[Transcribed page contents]
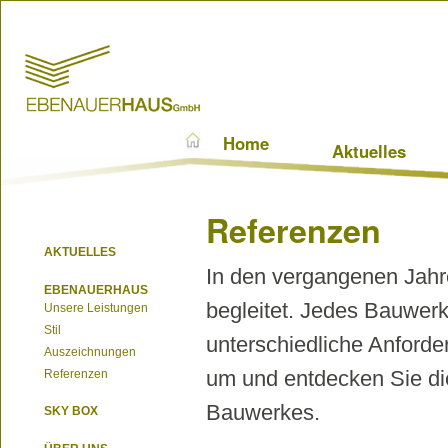
Home
Aktuelles
Referenzen
AKTUELLES
In den vergangenen Jahr
EBENAUERHAUS
begleitet. Jedes Bauwerk 
Unsere Leistungen
Stil
unterschiedliche Anforde
Auszeichnungen
um und entdecken Sie die 
Referenzen
Bauwerkes.
SKY BOX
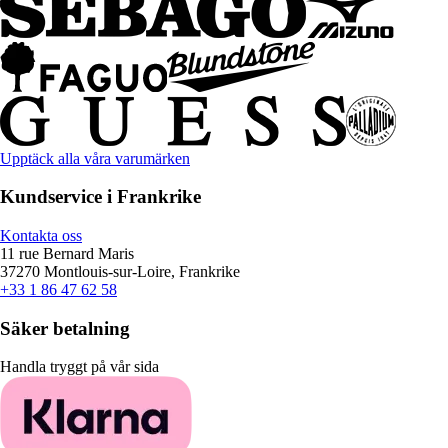
Upptäck alla våra varumärken
Kundservice i Frankrike
Kontakta oss
11 rue Bernard Maris
37270 Montlouis-sur-Loire, Frankrike
+33 1 86 47 62 58
Säker betalning
Handla tryggt på vår sida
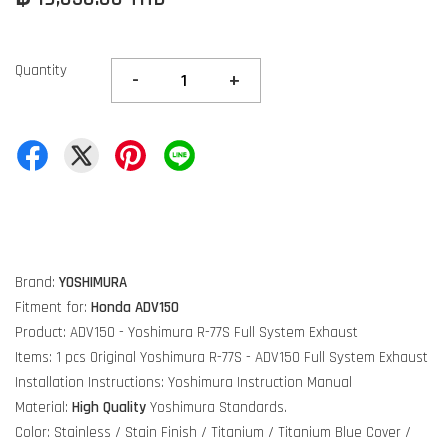
Quantity
-
+
Brand:
YOSHIMURA
Fitment for:
Honda ADV150
Product: ADV150 - Yoshimura R-77S Full System Exhaust
Items: 1 pcs Original Yoshimura R-77S - ADV150 Full System Exhaust
Installation Instructions: Yoshimura Instruction Manual
Material:
High Quality
Yoshimura Standards.
Color: Stainless / Stain Finish / Titanium / Titanium Blue Cover /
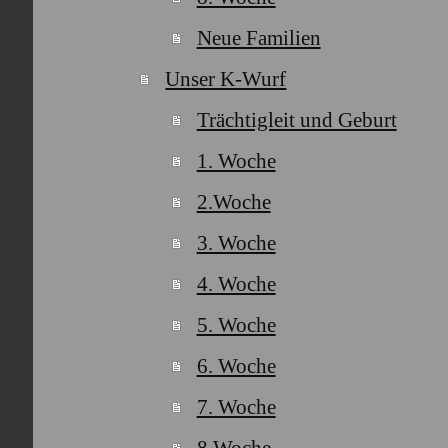
Neue Familien
Unser K-Wurf
Trächtigleit und Geburt
1. Woche
2.Woche
3. Woche
4. Woche
5. Woche
6. Woche
7. Woche
8.Woche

GOAL OF THE EXERCISE
From the entries above, output every line exactly and omit any image.

EXERCISE ANSWER
Home
Aktuelles
Referenzen
AKTUELLES
In den vergangenen Jahr
EBENAUERHAUS
begleitet. Jedes Bauwerk 
Unsere Leistungen
Stil
unterschiedliche Anforde
Auszeichnungen
um und entdecken Sie die 
Referenzen
Bauwerkes.
SKY BOX
Upptäck alla våra varumärken
Kundservice i Frankrike
Kontakta oss
11 rue Bernard Maris
37270 Montlouis-sur-Loire, Frankrike
+33 1 86 47 62 58
Säker betalning
Handla tryggt på vår sida
Quantity
-
+
Brand:
YOSHIMURA
Fitment for:
Honda ADV150
Product: ADV150 - Yoshimura R-77S Full System Exhaust
Items: 1 pcs Original Yoshimura R-77S - ADV150 Full System Exhaust
Installation Instructions: Yoshimura Instruction Manual
Material:
High Quality
Yoshimura Standards.
Color: Stainless / Stain Finish / Titanium / Titanium Blue Cover /
Neue Familien
Unser K-Wurf
Trächtigleit und Geburt
1. Woche
2.Woche
3. Woche
4. Woche
5. Woche
6. Woche
7. Woche
8.Woche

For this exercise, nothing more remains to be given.